• **Предоставленный отрывок**

■ ■ ■

Письма Плиния и Флобера, дневник Марка Аврелия, «Опыты» Монтеня, а также исследования, характеризующие их время, занимали в творческом сознании Мережковского особое место, как впоследствии письма Тютчева, Белинского или Тургенева, «Дневник писателя» Достоевского. Они были источником его вдохновения, давали возможность творить собственный образ времени и художника. Книги, как «живые люди», вызывали в нем отклик, будили творческую мысль. Он выбирал из них детали, мелочи, которые помогали ему создавать собственную концепцию эпохи; цитировал те фрагменты текстов, в которых «герой» говорит о самом важном для автора статьи.

Одновременно со статьей о Плинии Мережковский выпустил в свет перевод романа Лонга «Дафнис и Хлоя»[1426]. Предпосланная переводу вступительная статья вошла в первое издание «Вечных спутников». От всех предшествующих и последующих статей она отличалась прежде всего своей целью: переводчик пояснял значение вводимого им в читательский оборот произведения древней литературы. Поэтому поначалу он предпринимает попытку определить временные рамки, в которых мог быть создан роман, ищет приметы времени, которые могли бы помочь ему в этом, размышляет об авторе произведения. Таким образом, «Дафнис и Хлоя» помещается в широкий контекст, в котором художественные и идейные особенности соотносятся с известными культурными явлениями. Это образы любимого Мережковским Юлиана Отступника и учителей церкви Василия, Григория Назианзина, Иоанна Златоуста, и искусство XV в., в котором он видит осуществление своей мечты о соединении языческого и христианского. Мысль о сходстве разных эпох, исторических «перевалов» рождает прекрасный образ «неведомых сочетаний»: «Как будто из народа в народ, из тысячелетия в тысячелетие братские голоса перекликаются и подают друг другу весть, что странники идут по одному пути, к одной цели, через все исторические перевалы, через все долины и горы». Одним из этих странников Мережковский ощущал и себя самого, идущего к заветной цели, окружающего себя «вечными спутниками», союзниками и единомышленниками на пути к духовным вершинам.

■ ■ ■

• **Собранные материалы**
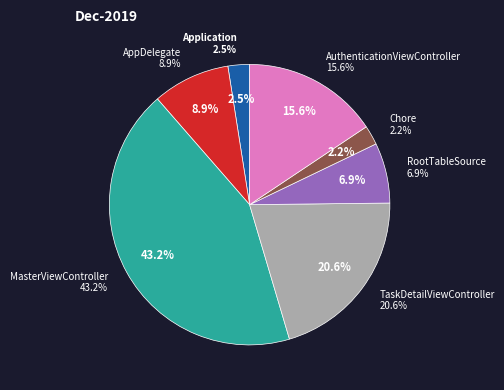

To the nearest percent, what portion does AppDelegate represent?

9%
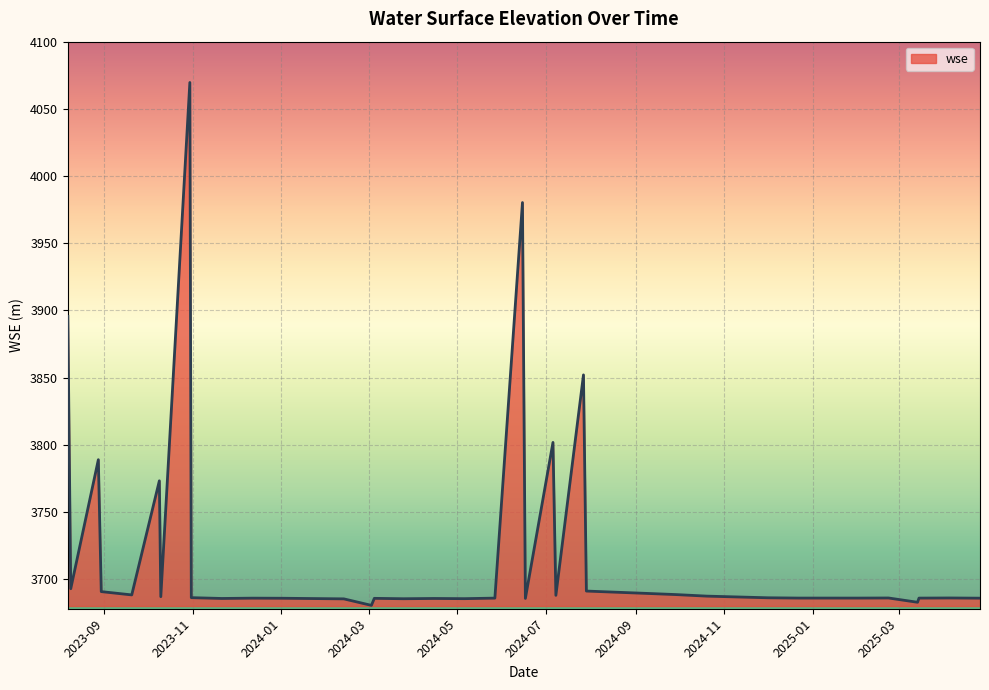

What is the greatest value displayed?

4069.6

■ ■ ■

• **Проверка понимания**
a. Какой роман Мережковский перевел одновременно со статьей о Плинии, согласно отрывку о Мережковском?
b. Переведите на английский язык предложение из отрывка о Мережковском: «Книги, как „живые люди“, вызывали в нем отклик, будили творческую мысль».
c. Продолжите отрывок о Мережковском с того места, на котором он заканчивается.
Перечень никак не связан с отрывком о Мережковском.

• **Список ответов**
a. Роман Лонга «Дафнис и Хлоя».

b. Books, like "living people," evoked a response in him and awakened creative thought.

c.
В тексте статьи есть интересный фрагмент. Мережковский цитирует один из разговоров Гёте с Эккерманом о «Дафнисе и Хлое». Приведя довольно значительный отрывок, он заключает, что собеседник «великого язычника» не достиг должного уровня, не понял предмета разговора: «Но если бы у Гёте был другой, более проницательный собеседник…» — говорит Мережковский и как бы вместо Эккермана отвечает Гёте, выдвигает себя на первый план повествования, открывает читателю загадки, не разгаданные даже его великим предшественником. Это наблюдения над нравами, изображенными в романе, «невыгодными чертами эпохи» и вместе с тем над особенностями, роднящими его с произведениями «эллинской прелести». Но как и везде, где Мережковский касается явлений древней культуры — Марка Аврелия, Плиния, Юлиана Отступника, он стремится найти в их мыслях, поступках, словах милосердие, жалость, нежную любовь, которые осмысляет как предвестия христианского миросозерцания. В тексте возникает сопоставление с Франциском Ассизским, образом влюбленного в природу святого, к которому протянута нить из мира Дафниса и Хлои. Цикада, спасающаяся от ласточки на груди у Хлои, кажется ему родственницей той цикады, которая через много веков будет петь на руке святого Франциска.

Мысль о необходимости соединения языческого и христианского, о новом возрождении культуры, которое ждет его современников, звучала в произведениях Мережковского все настойчивее. Он ощущал свое время временем «перевала», о котором писал в предисловии к переводу романа Лонга, и искал все новых и новых «неведомых сочетаний».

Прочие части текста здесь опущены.